Battery Life and Charging

Huge powerbanks

The ROG Phones have always had massive batteries — the ROG Phone 7 Ultimate is the peak, with a 6,000 mAh cell. Then came the slightly smaller ROG Phone 8 Pro, with a 5,500 mAh battery. That’s a slight downgrade, but we are happy to report that it didn’t affect our day-to-day experience with the phone.

In fact, as you can see from our tests, the Snapdragon 8 Gen 3 seems to be more efficient for regular tasks, and it is only in 3D Gaming where the ROG Phone 7 Ultimate actually lasts longer than the ROG 8 Pro:

PhoneArena Battery Test Results:

As for charging, nothing has changed — we get a 65 W brick in the box, which can top up the ROG Phones quite fast. These two charge in identical timeframes:

PhoneArena Charging Test Results:

The ROG Phone 8 is the first ROG Phone to have wireless charging. Now, it’s not an immensely fast wireless charging, mind you, but it’s there.

PhoneArena Wireless Charging Test Results:

Specs Comparison

The ROG Phones are always loaded with cutting-edge tech and the newest specs available. There hasn’t been a major development in the industy recently, so the ROG Phone 8 Pro vs ROG Phone 7 Ultimate specs are very, very similar. Here are the highlights:

Yeah, those storage and RAM options do look weird. The ROG Phone 7 Ultimate is quick to jump to 512 GB for a modest $1,100. The ROG Phone 8 Pro, on the other hand, sticks to 256 GB storage, until you cough up $1,500 for the fully upgraded variant. These storage options seem to be subject to change based on region, so be sure to check in with your localized Asus website.

Summary and Final Verdict

So, which of these is better and was the road taken by the ROG Phone 8 for the better? It could be… I noted in a full opinion piece how the form factor itself was enough to finally get me to use a ROG Phone as a main device. But then… after writing that, I came back and picked up the ROG Phone 7 Ultimate for another spin. It is still very, very good and — for media consumption — superior, thanks to those speakers and the subwoofer in the AeroActive Cooler.

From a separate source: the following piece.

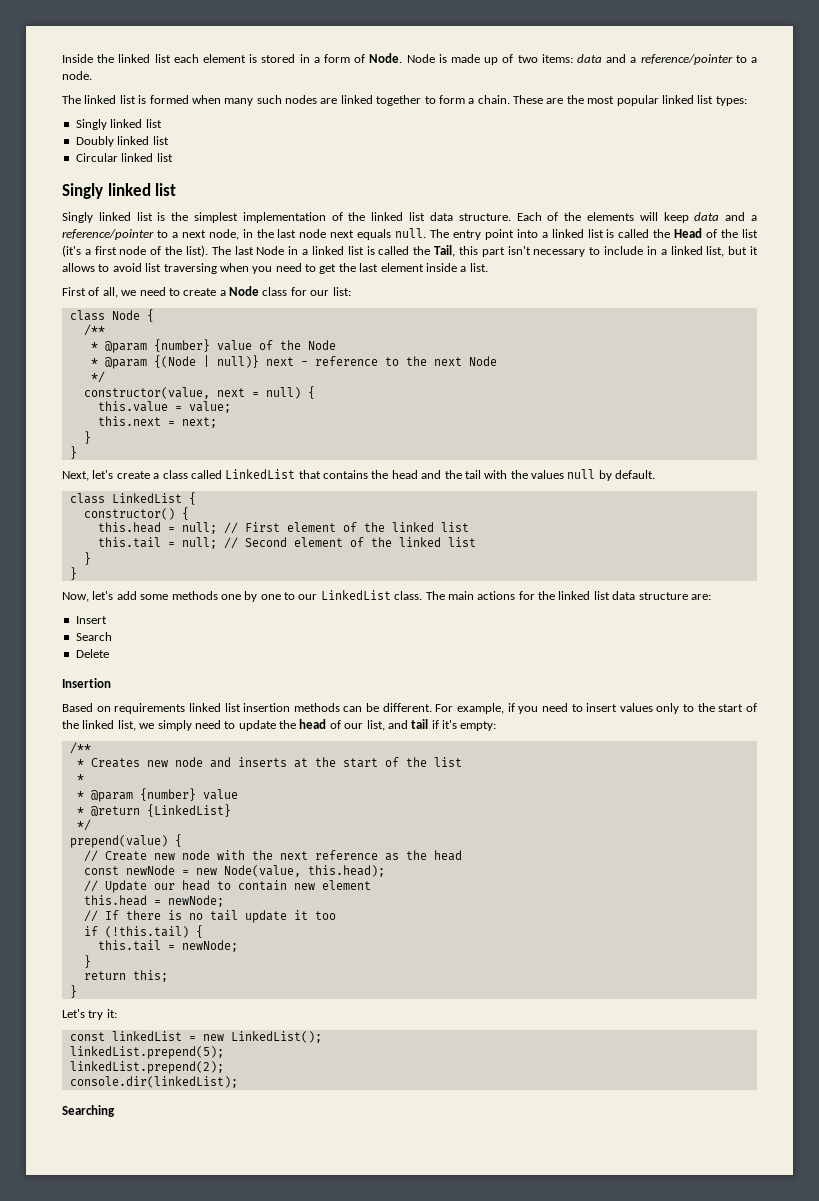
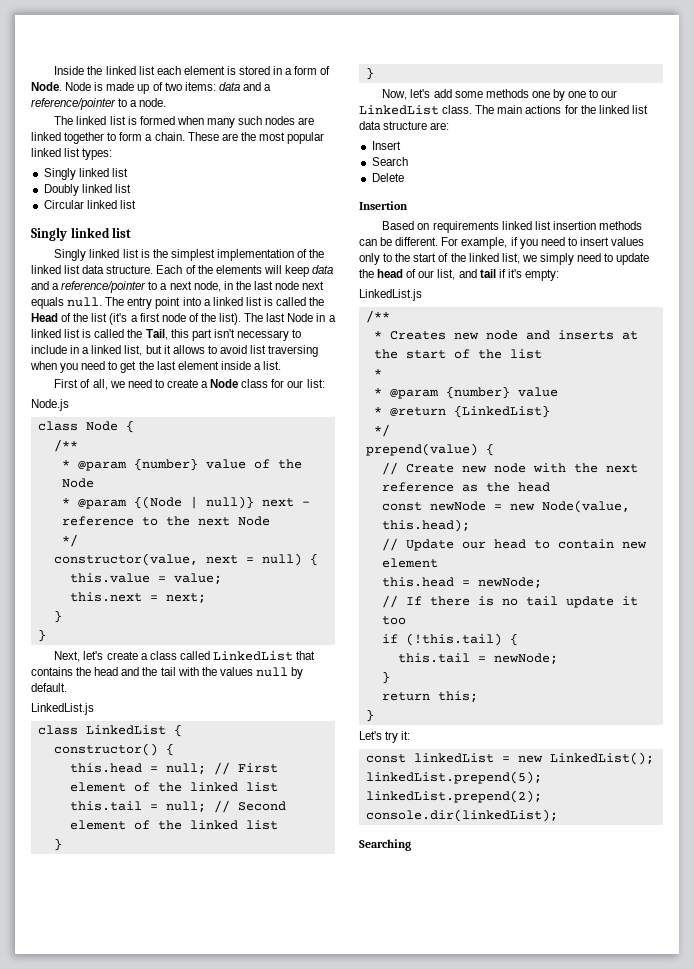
(351, 291) none -> [31,399,69,411] // Node.js
(656, 474) none -> [31,703,94,715] // LinkedList.js
(497, 726) none -> [359,289,422,301] // LinkedList.js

Which of these is better will be entirely up to personal preference. We’ve seen users praise the ROG Phone 8 for finally having full IP68 rating for water-resistance. We’ve seen users praise its slimmer bezels and more friendly overall shape, size, and weight. But also, we’ve seen dedicated gamers lament the new features, which they see as “downgrades” — the speakers, the punch-hole selfie camera in the display, the slightly lower battery capacity (though, we saw in our tests that’s not an issue), and the ergonomics when holding the device horizontally for gaming.

If you are an avid mobile gamer and want to use your phone like a portable console, we’d say give the ROG Phone 7 a spin. If you see yourself more as a casual user, that would like a more compact and balanced device, but you still want that phone with ultra-fast response times and a couple of gaming triggers that can make FPS games more enjoyable on a phone, the ROG Phone 8 should be more up your alley.